You hear all the time that America is an intensely religious nation, but what you don't hear is that there are almost as many religions as there are believers. Moreover, many ostensible believers are quite unsure of what they actually believe. And, to put it mildly, the different faiths don't think that highly of one another. The emerging picture is not at all monolithic.

People seem to be lying to the opinion polls, as well.

Could there be a change in the Zeitgeist coming on? I think it's possible. A 2001 study found that those without religious affiliation are the fastest-growing minority in the United States. A generation ago the words "American atheist" conjured the image of the slightly cultish and loopy Madalyn Murray O'Hair. But in the last two years there have been five atheist best-sellers, one each from Professors Richard Dawkins and Daniel Dennett and two from the neuroscientist Sam Harris. As the author of the fifth of these books, I asked my publishers to arrange my book tour as a series of challenges to the spokesmen of the faithful, and to send me as far as possible to the South. The following is an account of some of the less expected moments of the trip.

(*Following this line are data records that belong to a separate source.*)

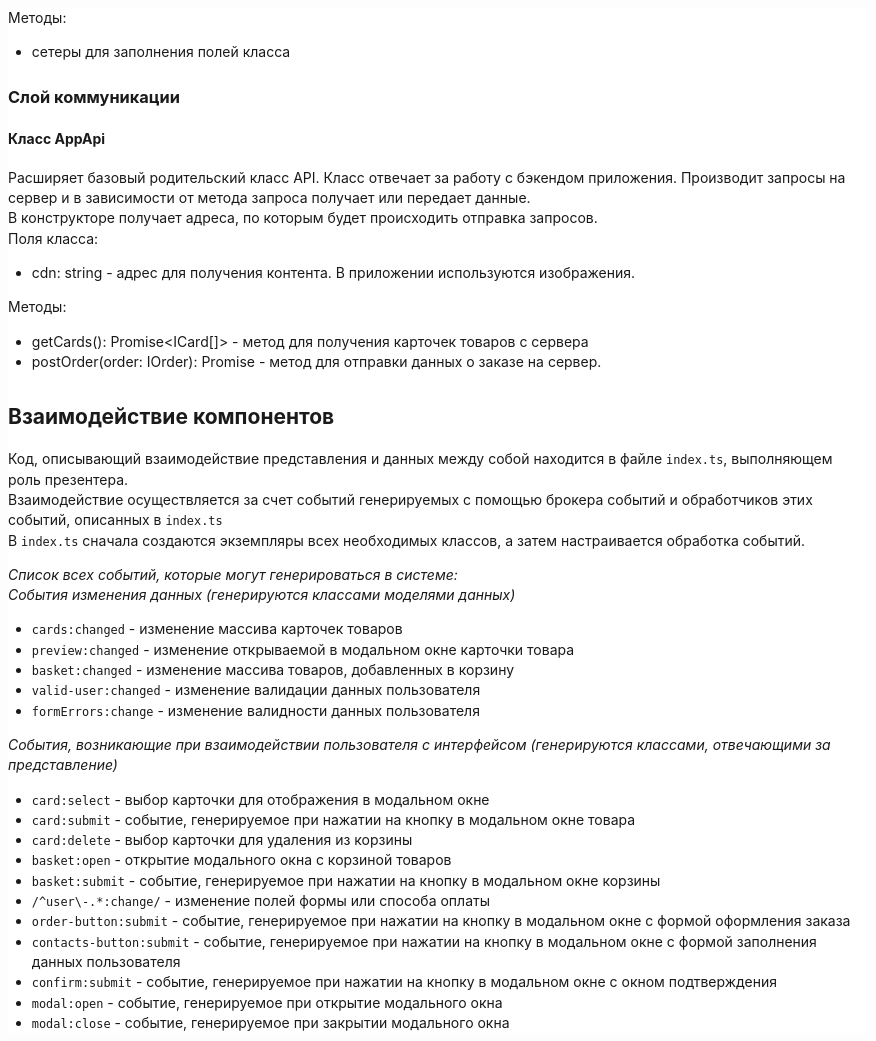 
Методы:
- сетеры для заполнения полей класса

### Слой коммуникации

#### Класс AppApi
Расширяет базовый родительский класс API. Класс отвечает за работу с бэкендом приложения. Производит запросы на сервер и в зависимости от метода запроса получает или передает данные.\
В конструкторе получает адреса, по которым будет происходить отправка запросов.\
Поля класса:
- cdn: string - адрес для получения контента. В приложении используются изображения.

Методы:
- getCards(): Promise<ICard[]> - метод для получения карточек товаров с сервера
- postOrder(order: IOrder): Promise<IOrderResult> - метод для отправки данных о заказе на сервер.

## Взаимодействие компонентов
Код, описывающий взаимодействие представления и данных между собой находится в файле `index.ts`, выполняющем роль презентера.\
Взаимодействие осуществляется за счет событий генерируемых с помощью брокера событий и обработчиков этих событий, описанных в `index.ts`\
В `index.ts` сначала создаются экземпляры всех необходимых классов, а затем настраивается обработка событий.

*Список всех событий, которые могут генерироваться в системе:*\
*События изменения данных (генерируются классами моделями данных)*
- `cards:changed` - изменение массива карточек товаров
- `preview:changed` - изменение открываемой в модальном окне карточки товара
- `basket:changed` - изменение массива товаров, добавленных в корзину
- `valid-user:changed` - изменение валидации данных пользователя
- `formErrors:change` - изменение валидности данных пользователя

*События, возникающие при взаимодействии пользователя с интерфейсом (генерируются классами, отвечающими за представление)*
- `card:select` - выбор карточки для отображения в модальном окне
- `card:submit` - событие, генерируемое при нажатии на кнопку в модальном окне товара
- `card:delete` - выбор карточки для удаления из корзины
- `basket:open` - открытие модального окна c корзиной товаров
- `basket:submit` - событие, генерируемое при нажатии на кнопку в модальном окне корзины
- `/^user\-.*:change/` - изменение полей формы или способа оплаты
- `order-button:submit` - событие, генерируемое при нажатии на кнопку в модальном окне c формой оформления заказа
- `contacts-button:submit` - событие, генерируемое при нажатии на кнопку в модальном окне c формой заполнения данных пользователя
- `confirm:submit` - событие, генерируемое при нажатии на кнопку в модальном окне с окном подтверждения
- `modal:open` - событие, генерируемое при открытие модального окна
- `modal:close` - событие, генерируемое при закрытии модального окна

I discover something that I am going to keep on discovering: half the people attending had thought that they were the only atheists in town.

Are atheists ready to come out of the closet? Are their numbers greater than estimated before?

http://outcampaign.org/
That's a great article. I personally think that there are more agnostics than anything else, and a lot more who just couldn't care less. Its a very interesting topic to me though, and always has been!